Ceux qui, au contraire, s'opposaient à l'URSS ou à la révolution maoïste, invoquaient des raisons tout à fait différentes. Assez éloignées de l'économie, elles peuvent surprendre de nos jours. On préférait certes la démocratie libérale à la dictature stalinienne du Parti Unique, mais attention à ne pas aller trop loin sous peine de passer pour un dangereux extrémiste. Aujourd'hui encore il reste impardonnable d'avoir appartenu au Mouvement Occident. On admirait Tito pour avoir tenu tête au bloc soviétique mais surtout pour avoir développé un soi-disant modèle de socialisme autogestionnaire en Yougoslavie, mais personne ne voulait imaginer l'éclatement de ce pays lui-même après la mort du dictateur.

Comme tout cela, de nos jours peut paraître dérisoire ! désuet ! à peine croyable pour les jeunes générations !

Et pourtant on écoute encore comme un oracle un Michel Rocard, qui dirigeait le PSU, réceptacle de toutes ces fadaises. Ayant fait carrière depuis comme Premier ministre de Mitterrand (1988-1991) il n'a pas cessé de se tromper (2)⇓ et de contribuer à induire en erreur toute la classe politique qui l'admire, y compris à droite grâce au relais d'Alain Juppé.

Encore et toujours le duopole de Marx et de Keynes. (3)⇓.

Oui, décidément, Marx on t'a eu Keynes on t'aura !

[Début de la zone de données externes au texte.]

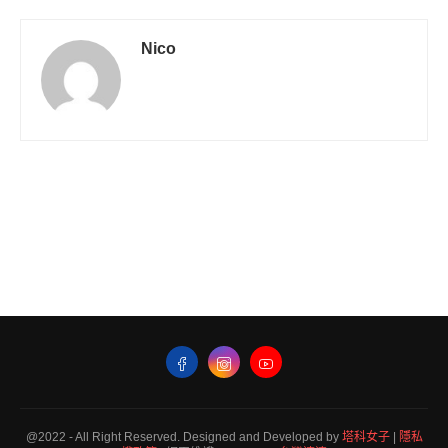
Nico
@2022 - All Right Reserved. Designed and Developed by
塔科女子
|
隱私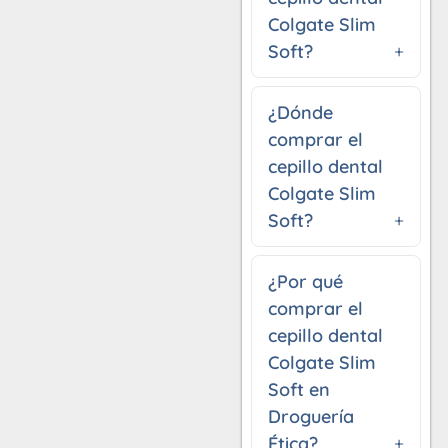
Colgate Slim
Soft?
¿Dónde
comprar el
cepillo dental
Colgate Slim
Soft?
¿Por qué
comprar el
cepillo dental
Colgate Slim
Soft en
Droguería
Ética?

JG Malliarakis http://www.insolent.fr/

Apostilles

  1. ... encore que le mot contienne une part d'ambiguïté selon qu'il désigne un partisan du plus d'impôt ou un conseiller spécialiste de l'optimisation fiscale.
  2. Sauf sur un point : celui des Retraites, mais en ce sens seulement qu'il comprit, en 1990-1991, au moment de sa démission et de la publication de son Livre Blanc que cette question demeurerait la plaie de la politique française. Il n'a évidemment jamais eu le courage de remettre en cause la retraite par répartition.
  3. Le maître des études d'Histoire de la pensée économique s'appelait Henri Denis. Professeur à la faculté de Droit et de Sciences économiques de Paris, il sévissait bien au-delà de son cours donné rue d'Assas en sa qualité d'auteur du manuel incontournable de la collection Thémis. On pouvait prétendre connaître la matière en ne connaissant guère que les familles marginalistes ou "classiques", certes, pour le passé, et pour le XXe siècle la descendance de Marx et celle de Keynes. À peine entendait-on prononcer les noms de l'école autrichienne après Böhm-Bawerk (supposé avoir tenté de réhabiliter le capital en tant que détour de production") : pas de Hayek par de Ludwig Von Mises, surtout pas de droit naturel et motus sur l'existence même de Frédéric Bastiat : pensez donc un théoricien non socialiste s'exprimant en français, et tournant le dos à la conception matérialiste de la production au point de prendre en compte les services. Chassez cet ultralibéral que je ne saurais voir. Un fantaisiste. Je suis donc assez heureux, quoique ce fût, comme pour Jules Monnerot, seulement Ad Majorem Dei Gloriam, d'avoir réédité une partie de l'œuvre de Bastiat.